§ Records for this exercise
•••••
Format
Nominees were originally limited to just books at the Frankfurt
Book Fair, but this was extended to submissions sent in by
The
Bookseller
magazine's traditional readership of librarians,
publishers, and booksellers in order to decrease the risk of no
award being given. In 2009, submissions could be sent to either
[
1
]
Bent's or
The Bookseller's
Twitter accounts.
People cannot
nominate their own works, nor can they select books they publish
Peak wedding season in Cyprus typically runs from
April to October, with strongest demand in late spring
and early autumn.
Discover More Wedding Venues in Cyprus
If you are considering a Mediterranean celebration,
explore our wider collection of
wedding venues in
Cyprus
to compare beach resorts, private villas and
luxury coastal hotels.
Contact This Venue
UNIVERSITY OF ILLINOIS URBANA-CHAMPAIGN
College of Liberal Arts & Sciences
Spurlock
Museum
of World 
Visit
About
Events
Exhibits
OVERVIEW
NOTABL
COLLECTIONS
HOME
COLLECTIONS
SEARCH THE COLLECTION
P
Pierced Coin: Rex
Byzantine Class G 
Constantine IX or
•••••
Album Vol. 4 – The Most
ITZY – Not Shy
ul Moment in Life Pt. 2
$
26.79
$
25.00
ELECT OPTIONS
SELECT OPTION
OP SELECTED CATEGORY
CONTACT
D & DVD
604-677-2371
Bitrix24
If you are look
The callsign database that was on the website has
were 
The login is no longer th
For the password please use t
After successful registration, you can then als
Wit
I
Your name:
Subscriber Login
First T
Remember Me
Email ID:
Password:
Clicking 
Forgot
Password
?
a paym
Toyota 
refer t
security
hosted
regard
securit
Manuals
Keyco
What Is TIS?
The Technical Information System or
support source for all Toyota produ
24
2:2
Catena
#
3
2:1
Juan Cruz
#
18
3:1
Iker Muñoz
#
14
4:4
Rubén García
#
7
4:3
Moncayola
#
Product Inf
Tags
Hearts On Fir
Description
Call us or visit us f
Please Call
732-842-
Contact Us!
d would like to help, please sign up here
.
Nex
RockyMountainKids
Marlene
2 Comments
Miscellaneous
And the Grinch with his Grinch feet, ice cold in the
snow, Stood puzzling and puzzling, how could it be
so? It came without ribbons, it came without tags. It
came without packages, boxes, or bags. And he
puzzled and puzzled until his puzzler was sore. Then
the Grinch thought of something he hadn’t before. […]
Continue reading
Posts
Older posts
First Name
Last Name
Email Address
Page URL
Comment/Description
•••••
§ What you need to do
Switch "Grinch" to "Lorax" wherever it appears in the entries starting at the line with "Album Vol. 4 – The Most" and ending at the line with "Comment/Description". Write those lines out again with nothing else changed.

§ Answer box
Album Vol. 4 – The Most
ITZY – Not Shy
ul Moment in Life Pt. 2
$
26.79
$
25.00
ELECT OPTIONS
SELECT OPTION
OP SELECTED CATEGORY
CONTACT
D & DVD
604-677-2371
Bitrix24
If you are look
The callsign database that was on the website has
were 
The login is no longer th
For the password please use t
After successful registration, you can then als
Wit
I
Your name:
Subscriber Login
First T
Remember Me
Email ID:
Password:
Clicking 
Forgot
Password
?
a paym
Toyota 
refer t
security
hosted
regard
securit
Manuals
Keyco
What Is TIS?
The Technical Information System or
support source for all Toyota produ
24
2:2
Catena
#
3
2:1
Juan Cruz
#
18
3:1
Iker Muñoz
#
14
4:4
Rubén García
#
7
4:3
Moncayola
#
Product Inf
Tags
Hearts On Fir
Description
Call us or visit us f
Please Call
732-842-
Contact Us!
d would like to help, please sign up here
.
Nex
RockyMountainKids
Marlene
2 Comments
Miscellaneous
And the Lorax with his Lorax feet, ice cold in the
snow, Stood puzzling and puzzling, how could it be
so? It came without ribbons, it came without tags. It
came without packages, boxes, or bags. And he
puzzled and puzzled until his puzzler was sore. Then
the Lorax thought of something he hadn’t before. […]
Continue reading
Posts
Older posts
First Name
Last Name
Email Address
Page URL
Comment/Description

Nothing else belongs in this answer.